What you should do: When you reach the line containing "12 events found." in the records below, start copying exactly, and stop once you have copied the line containing "show, observe how".

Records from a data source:
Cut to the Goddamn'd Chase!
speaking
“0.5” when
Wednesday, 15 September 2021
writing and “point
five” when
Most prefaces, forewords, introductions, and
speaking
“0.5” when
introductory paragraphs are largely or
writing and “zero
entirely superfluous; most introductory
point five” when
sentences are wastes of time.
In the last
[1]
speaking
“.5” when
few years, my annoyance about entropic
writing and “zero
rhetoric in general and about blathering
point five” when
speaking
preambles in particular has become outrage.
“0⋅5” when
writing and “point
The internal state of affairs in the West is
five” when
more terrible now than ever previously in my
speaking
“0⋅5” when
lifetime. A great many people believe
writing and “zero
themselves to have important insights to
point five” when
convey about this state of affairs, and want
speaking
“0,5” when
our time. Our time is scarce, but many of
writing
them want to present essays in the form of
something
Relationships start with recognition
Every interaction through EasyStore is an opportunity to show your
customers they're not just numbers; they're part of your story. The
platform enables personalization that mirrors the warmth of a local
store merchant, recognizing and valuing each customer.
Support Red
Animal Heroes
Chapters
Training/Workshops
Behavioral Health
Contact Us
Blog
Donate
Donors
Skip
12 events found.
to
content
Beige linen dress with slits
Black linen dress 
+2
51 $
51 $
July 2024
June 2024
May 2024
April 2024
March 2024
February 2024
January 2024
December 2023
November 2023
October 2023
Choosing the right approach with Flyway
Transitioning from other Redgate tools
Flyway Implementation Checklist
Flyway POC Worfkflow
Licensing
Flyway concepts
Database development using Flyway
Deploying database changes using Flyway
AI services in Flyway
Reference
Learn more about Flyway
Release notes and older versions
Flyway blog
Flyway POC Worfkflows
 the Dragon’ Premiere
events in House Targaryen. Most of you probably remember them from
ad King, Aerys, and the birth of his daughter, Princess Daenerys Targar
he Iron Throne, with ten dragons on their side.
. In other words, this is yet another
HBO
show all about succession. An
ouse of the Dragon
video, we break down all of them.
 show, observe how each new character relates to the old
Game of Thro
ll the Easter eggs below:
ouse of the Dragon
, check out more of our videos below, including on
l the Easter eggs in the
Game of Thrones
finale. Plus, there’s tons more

Solution for this task:
12 events found.
to
content
Beige linen dress with slits
Black linen dress 
+2
51 $
51 $
July 2024
June 2024
May 2024
April 2024
March 2024
February 2024
January 2024
December 2023
November 2023
October 2023
Choosing the right approach with Flyway
Transitioning from other Redgate tools
Flyway Implementation Checklist
Flyway POC Worfkflow
Licensing
Flyway concepts
Database development using Flyway
Deploying database changes using Flyway
AI services in Flyway
Reference
Learn more about Flyway
Release notes and older versions
Flyway blog
Flyway POC Worfkflows
 the Dragon’ Premiere
events in House Targaryen. Most of you probably remember them from
ad King, Aerys, and the birth of his daughter, Princess Daenerys Targar
he Iron Throne, with ten dragons on their side.
. In other words, this is yet another
HBO
show all about succession. An
ouse of the Dragon
video, we break down all of them.
 show, observe how each new character relates to the old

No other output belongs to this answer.